Evaluation of new reference genes in papaya for accurate transcript normalization under different experimental conditions

Abstract

Real-time reverse transcription PCR (RT-qPCR) is a preferred method for rapid and accurate quantification of gene expression studies. Appropriate application of RT-qPCR requires accurate normalization though the use of reference genes. As no single reference gene is universally suitable for all experiments, thus reference gene(s) validation under different experimental conditions is crucial for RT-qPCR analysis. To date, only a few studies on reference genes have been done in other plants but none in papaya. In the present work, we selected 21 candidate reference genes, and evaluated their expression stability in 246 papaya fruit samples using three algorithms, geNorm, NormFinder and RefFinder. The samples consisted of 13 sets collected under different experimental conditions, including various tissues, different storage temperatures, different cultivars, developmental stages, postharvest ripening, modified atmosphere packaging, 1-methylcyclopropene (1-MCP) treatment, hot water treatment, biotic stress and hormone treatment. Our results demonstrated that expression stability varied greatly between reference genes and that different suitable reference gene(s) or combination of reference genes for normalization should be validated according to the experimental conditions. In general, the internal reference genes EIF (Eukaryotic initiation factor 4A), TBP1 (TATA binding protein 1) and TBP2 (TATA binding protein 2) genes had a good performance under most experimental conditions, whereas the most widely present used reference genes, ACTIN (Actin 2), 18S rRNA (18S ribosomal RNA) and GAPDH (Glyceraldehyde-3-phosphate dehydrogenase) were not suitable in many experimental conditions. In addition, two commonly used programs, geNorm and Normfinder, were proved sufficient for the validation. This work provides the first systematic analysis for the selection of superior reference genes for accurate transcript normalization in papaya under different experimental conditions.
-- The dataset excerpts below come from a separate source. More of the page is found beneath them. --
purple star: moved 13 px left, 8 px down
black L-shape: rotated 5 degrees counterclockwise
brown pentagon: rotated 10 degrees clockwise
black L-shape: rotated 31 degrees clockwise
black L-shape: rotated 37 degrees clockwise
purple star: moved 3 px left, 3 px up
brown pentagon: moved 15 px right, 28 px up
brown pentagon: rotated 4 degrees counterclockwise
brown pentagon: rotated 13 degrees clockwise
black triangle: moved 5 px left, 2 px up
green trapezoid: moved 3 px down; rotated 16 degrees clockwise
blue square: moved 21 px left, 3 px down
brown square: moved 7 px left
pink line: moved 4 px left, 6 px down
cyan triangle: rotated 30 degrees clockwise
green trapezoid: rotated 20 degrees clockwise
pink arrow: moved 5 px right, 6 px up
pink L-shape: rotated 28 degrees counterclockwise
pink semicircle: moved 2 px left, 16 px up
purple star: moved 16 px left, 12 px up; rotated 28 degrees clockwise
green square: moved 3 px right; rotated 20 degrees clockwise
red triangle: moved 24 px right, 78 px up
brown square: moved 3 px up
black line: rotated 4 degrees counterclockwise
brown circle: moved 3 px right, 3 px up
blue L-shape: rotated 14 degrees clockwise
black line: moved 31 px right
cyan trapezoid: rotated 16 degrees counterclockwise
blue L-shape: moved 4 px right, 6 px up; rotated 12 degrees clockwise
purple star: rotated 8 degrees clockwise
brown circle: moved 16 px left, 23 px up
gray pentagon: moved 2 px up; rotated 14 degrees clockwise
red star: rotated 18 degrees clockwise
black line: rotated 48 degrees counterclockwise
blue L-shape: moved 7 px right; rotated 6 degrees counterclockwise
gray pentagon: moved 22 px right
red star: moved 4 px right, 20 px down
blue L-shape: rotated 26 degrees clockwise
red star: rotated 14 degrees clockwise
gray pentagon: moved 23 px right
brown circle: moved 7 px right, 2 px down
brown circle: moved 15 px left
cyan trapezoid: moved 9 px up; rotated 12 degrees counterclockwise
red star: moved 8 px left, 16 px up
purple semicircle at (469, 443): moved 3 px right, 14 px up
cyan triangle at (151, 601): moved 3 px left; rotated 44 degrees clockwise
Figure 1. Specificity of primer pairs for RT-qPCR amplification.

Equal amounts of cDNAs from all tested samples were mixed as the template. 2.5% non-denaturing agarose gel electrophoresis showed amplification of a specific product of the expected size for each reference gene. M represented DNA size marker.

Figure 2. RT-qPCR CT values for the candidate reference genes.

Expression data displayed as CT values for each reference gene in all papaya samples. A line across the box is depicted as the median. The box indicates the 25th and 75th percentiles. Whiskers represent the maximum and minimum values.

Figure 3. Average expression stability values (M) of the candidate reference genes.

Average expression stability values (M) of the reference genes were measured during stepwise exclusion of the least stable reference genes. A lower M value indicated more stable expression, as analyzed by the geNorm software in papaya sample sets under different experimental conditions, including different storage temperatures (a), hot water treatment (b), modified atmosphere packaging (c), hormone treatment (d), 1-MCP fumigation treatment (e), different developmental stages (f), different tissues (g), biotic stress (h), postharvest ripening: cultivar of ‘Shuiyou 2′ (i), cultivar of ‘Hongri 1′ (j), cultivar of ‘Hongri 3′ (k). Different cultivars samples (l) and all papaya samples (m) were also given.

Figure 4. Determination of the optimal number of reference genes.

Pair-wise variation (V) calculated by geNorm to determine the minimum number of reference genes for accurate normalization in different experiment conditions. Arrow indicates the optimal number of genes for normalization in each sample sets.

Figure 5. Relative quantification of CpaEXY1 expression using validated reference genes for normalization under different experimental conditions.

(a) The validated reference gene(s) used as normalization factors were one (UBCE) or two (UBCE+CYP) most stable reference genes, and one most unstable gene (GAPDH) in postharvest ripening of ‘Shuiyou 2′ sample sets. (b) The validated reference gene(s) used as normalization factors were one (UBQ) or two (UBQ+CYP) most stable reference genes, and the most unstable one (CHY) in postharvest ripening of ‘Hongri 3′ sample sets. Reference genes validated by geNorm or NormFinder. Each value represented the means of three replicates, and vertical bars indicate the standard deviations (SD). In Figure 5b, UBQ +CYP and UBQ normalized curves belonged to left y axis, and CHY normalized curve belonged to right y axis.